After all, “The Simpsons” is still a primetime weekly series for Fox, and the staff is contractually obligated to produce nearly two dozen half-hour episodes a season. Not only is everyone involved with “The Simpsons” extremely busy and preoccupied with the creative and physical labor of making a network television series, but they also tend to use up any and all good stories for Homer, Marge, Bart, Lisa, Maggie, and the hundreds of other residents of Springfield. To make a movie would require a very grand idea, worthy of the participants’ time and the big-screen treatment.
That may shed a bit of light on comments from several “Simpsons” producers who participated in a panel discussion at the 2016 San Diego Comic-Con. During the event, they indicated why a sequel hadn’t yet entered production. “We talk about it, but if we do it we only want to do it if it’s going to be really good,” writer/producer Al Jean said. “We would never do it just to cash in, so if it comes out, it’s because we believe in it.” Further driving the point home, Jean also spoke with Entertainment Weekly in 2015 and gave them the likelihood of another film: “My guess it’s 50-50.”
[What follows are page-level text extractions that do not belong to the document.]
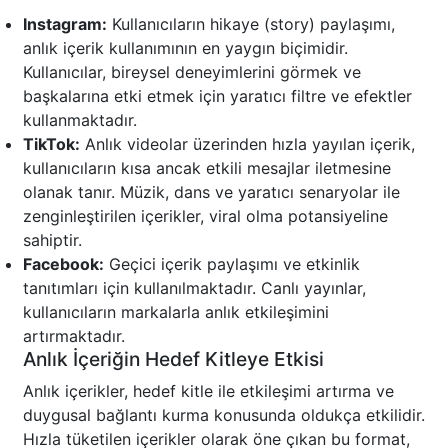
Instagram:
Kullanıcıların hikaye (story) paylaşımı,
anlık içerik kullanımının en yaygın biçimidir.
Kullanıcılar, bireysel deneyimlerini görmek ve
başkalarına etki etmek için yaratıcı filtre ve efektler
kullanmaktadır.
TikTok:
Anlık videolar üzerinden hızla yayılan içerik,
kullanıcıların kısa ancak etkili mesajlar iletmesine
olanak tanır. Müzik, dans ve yaratıcı senaryolar ile
zenginleştirilen içerikler, viral olma potansiyeline
sahiptir.
Facebook:
Geçici içerik paylaşımı ve etkinlik
tanıtımları için kullanılmaktadır. Canlı yayınlar,
kullanıcıların markalarla anlık etkileşimini
artırmaktadır.
Anlık İçeriğin Hedef Kitleye Etkisi
Anlık içerikler, hedef kitle ile etkileşimi artırma ve
duygusal bağlantı kurma konusunda oldukça etkilidir.
Hızla tüketilen içerikler olarak öne çıkan bu format,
More recently, Jean spoke with ComicBook.com in 2021 and indicated that they’d been seriously considering a sequel before COVID-19 temporarily shut down Hollywood. “We were really talking about it a lot before the pandemic,” he said. “And now I think just as a caution, I want to see how movies and, specifically, animated movies come back because I wouldn’t want to do it just as a streaming experience. We really want it to be a theatrical movie because that was the point of the first one, it was a thing you couldn’t get anywhere else.” With the success of films like “The Super Mario Bros. Movie,” maybe that will inspire the “Simpsons” producers to finally get the animated ball rolling.